» Task details:
Produce as output only the lines below starting at the line with "hfov_deg: 15.2" and continuing through the line with "exposure_s: 1/6", each one exactly as written.

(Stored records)
=== Section Start ===

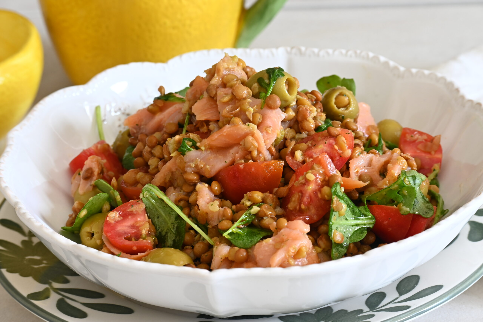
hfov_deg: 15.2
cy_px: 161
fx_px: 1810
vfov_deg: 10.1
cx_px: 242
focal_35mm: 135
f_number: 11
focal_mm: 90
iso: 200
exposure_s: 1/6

=== Section End ===
=== Section Start ===

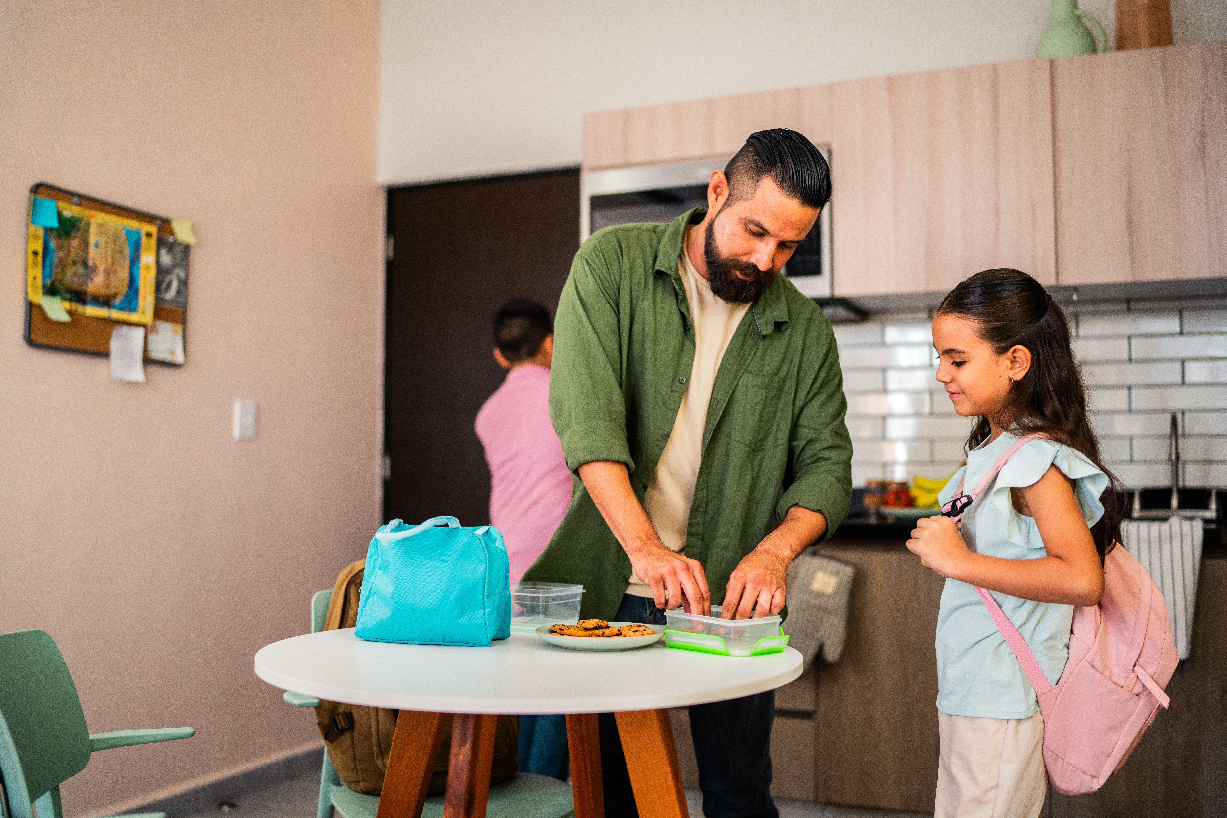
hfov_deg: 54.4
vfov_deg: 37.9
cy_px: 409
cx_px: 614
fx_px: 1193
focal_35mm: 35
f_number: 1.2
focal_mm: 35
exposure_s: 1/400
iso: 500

=== Section End ===

» Completed exercise:
hfov_deg: 15.2
cy_px: 161
fx_px: 1810
vfov_deg: 10.1
cx_px: 242
focal_35mm: 135
f_number: 11
focal_mm: 90
iso: 200
exposure_s: 1/6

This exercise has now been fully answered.